The Weight of Grace book

Feel and Express Instead of Suppress

by | Jun 8, 2013 | Uncategorized | 0 comments

It’s been a tough couple of weeks. Last Friday I was too stressed and depressed to write my usual weekly blog post. But I did reflect on the fact that I once turned instantly to food – a lot of it – whenever I was even the slightest bit stressed or down. And there I was sitting on the floor for about an hour feeling too overwhelmed to stand up, but the last thing I wanted to do was eat anything. What changed and when did that change happen?

I wish I could say it was an overnight miraculous revelation because that would be far easier to explain than what really happened. Gradually, as I prayerfully considered what the real factors were that contributed to my overeating (as opposed to the reason I’d always believed but turned out to be a red herring; i.e., lack of discipline), it became more and more apparent that a big issue was my discomfort with my emotions, even good ones. I’d gotten so adept at avoiding feeling my feelings, that instead of feeling anything, I just felt like eating.

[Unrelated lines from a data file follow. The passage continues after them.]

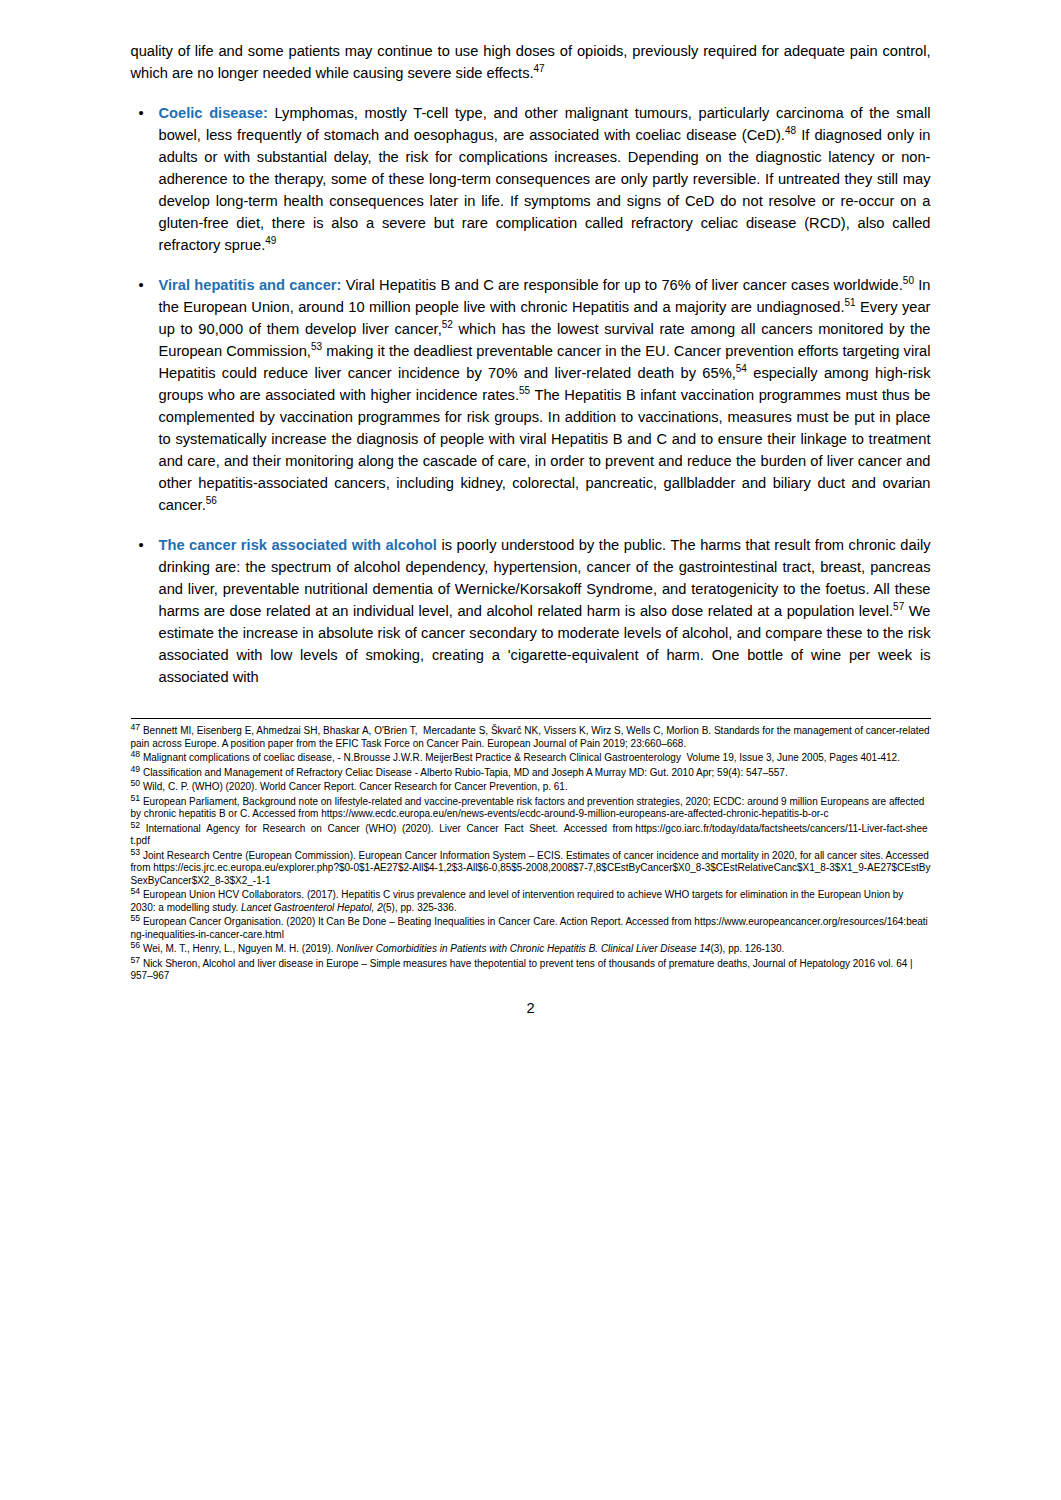quality of life and some patients may continue to use high doses of opioids, previously required for adequate pain control, which are no longer needed while causing severe side effects.47
Coelic disease: Lymphomas, mostly T-cell type, and other malignant tumours, particularly carcinoma of the small bowel, less frequently of stomach and oesophagus, are associated with coeliac disease (CeD).48 If diagnosed only in adults or with substantial delay, the risk for complications increases. Depending on the diagnostic latency or non-adherence to the therapy, some of these long-term consequences are only partly reversible. If untreated they still may develop long-term health consequences later in life. If symptoms and signs of CeD do not resolve or re-occur on a gluten-free diet, there is also a severe but rare complication called refractory celiac disease (RCD), also called refractory sprue.49
Viral hepatitis and cancer: Viral Hepatitis B and C are responsible for up to 76% of liver cancer cases worldwide.50 In the European Union, around 10 million people live with chronic Hepatitis and a majority are undiagnosed.51 Every year up to 90,000 of them develop liver cancer,52 which has the lowest survival rate among all cancers monitored by the European Commission,53 making it the deadliest preventable cancer in the EU. Cancer prevention efforts targeting viral Hepatitis could reduce liver cancer incidence by 70% and liver-related death by 65%,54 especially among high-risk groups who are associated with higher incidence rates.55 The Hepatitis B infant vaccination programmes must thus be complemented by vaccination programmes for risk groups. In addition to vaccinations, measures must be put in place to systematically increase the diagnosis of people with viral Hepatitis B and C and to ensure their linkage to treatment and care, and their monitoring along the cascade of care, in order to prevent and reduce the burden of liver cancer and other hepatitis-associated cancers, including kidney, colorectal, pancreatic, gallbladder and biliary duct and ovarian cancer.56
The cancer risk associated with alcohol is poorly understood by the public. The harms that result from chronic daily drinking are: the spectrum of alcohol dependency, hypertension, cancer of the gastrointestinal tract, breast, pancreas and liver, preventable nutritional dementia of Wernicke/Korsakoff Syndrome, and teratogenicity to the foetus. All these harms are dose related at an individual level, and alcohol related harm is also dose related at a population level.57 We estimate the increase in absolute risk of cancer secondary to moderate levels of alcohol, and compare these to the risk associated with low levels of smoking, creating a 'cigarette-equivalent of harm. One bottle of wine per week is associated with
47 Bennett MI, Eisenberg E, Ahmedzai SH, Bhaskar A, O'Brien T, Mercadante S, Škvarč NK, Vissers K, Wirz S, Wells C, Morlion B. Standards for the management of cancer-related pain across Europe. A position paper from the EFIC Task Force on Cancer Pain. European Journal of Pain 2019; 23:660–668.
48 Malignant complications of coeliac disease, - N.Brousse J.W.R. MeijerBest Practice & Research Clinical Gastroenterology Volume 19, Issue 3, June 2005, Pages 401-412.
49 Classification and Management of Refractory Celiac Disease - Alberto Rubio-Tapia, MD and Joseph A Murray MD: Gut. 2010 Apr; 59(4): 547–557.
50 Wild, C. P. (WHO) (2020). World Cancer Report. Cancer Research for Cancer Prevention, p. 61.
51 European Parliament, Background note on lifestyle-related and vaccine-preventable risk factors and prevention strategies, 2020; ECDC: around 9 million Europeans are affected by chronic hepatitis B or C. Accessed from https://www.ecdc.europa.eu/en/news-events/ecdc-around-9-million-europeans-are-affected-chronic-hepatitis-b-or-c
52 International Agency for Research on Cancer (WHO) (2020). Liver Cancer Fact Sheet. Accessed from https://gco.iarc.fr/today/data/factsheets/cancers/11-Liver-fact-sheet.pdf
53 Joint Research Centre (European Commission). European Cancer Information System – ECIS. Estimates of cancer incidence and mortality in 2020, for all cancer sites. Accessed from https://ecis.jrc.ec.europa.eu/explorer.php?$0-0$1-AE27$2-All$4-1,2$3-All$6-0,85$5-2008,2008$7-7,8$CEstByCancer$X0_8-3$CEstRelativeCanc$X1_8-3$X1_9-AE27$CEstBySexByCancer$X2_8-3$X2_-1-1
54 European Union HCV Collaborators. (2017). Hepatitis C virus prevalence and level of intervention required to achieve WHO targets for elimination in the European Union by 2030: a modelling study. Lancet Gastroenterol Hepatol, 2(5), pp. 325-336.
55 European Cancer Organisation. (2020) It Can Be Done – Beating Inequalities in Cancer Care. Action Report. Accessed from https://www.europeancancer.org/resources/164:beating-inequalities-in-cancer-care.html
56 Wei, M. T., Henry, L., Nguyen M. H. (2019). Nonliver Comorbidities in Patients with Chronic Hepatitis B. Clinical Liver Disease 14(3), pp. 126-130.
57 Nick Sheron, Alcohol and liver disease in Europe – Simple measures have thepotential to prevent tens of thousands of premature deaths, Journal of Hepatology 2016 vol. 64 | 957–967
2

I started realizing that other people weren’t like this (although many are). My roommate, for instance, was always getting angry about someone or some circumstance. And, oddly, I realized that as unreal as soap opera characters were, all that emoting had to be written by people who had experienced emotions somewhat like those their characters enacted.

Then the biggy was reading the Psalms with a new eye. These guys were way out there emotionally—soaking their pillows with tears, blaming God for neglect, wanted their enemies’ children to be thrown against walls (!). And Ecclesiastes was actually very reassuring to me. Solomon was DEPRESSED and there it all was in the Bible! No denial, no suppression of true emotions, and all those people telling it all to God, right to His face. This led to me feeling better about maybe having an emotion or two. The more I actually felt my emotions and even expressed them to God (not usually to others, except people I knew wouldn’t be hurt by my rants and raves), the need to eat when I was stressed, anxious, depressed, etc., etc., gradually diminished and eventually went away completely.

It reminds me of throwing up. You hate to do it. It doesn’t feel so great while you’re doing it, but when it’s over, you’re glad you did. Try more feeling and more expressing to God. You’ll “stuff” less and less.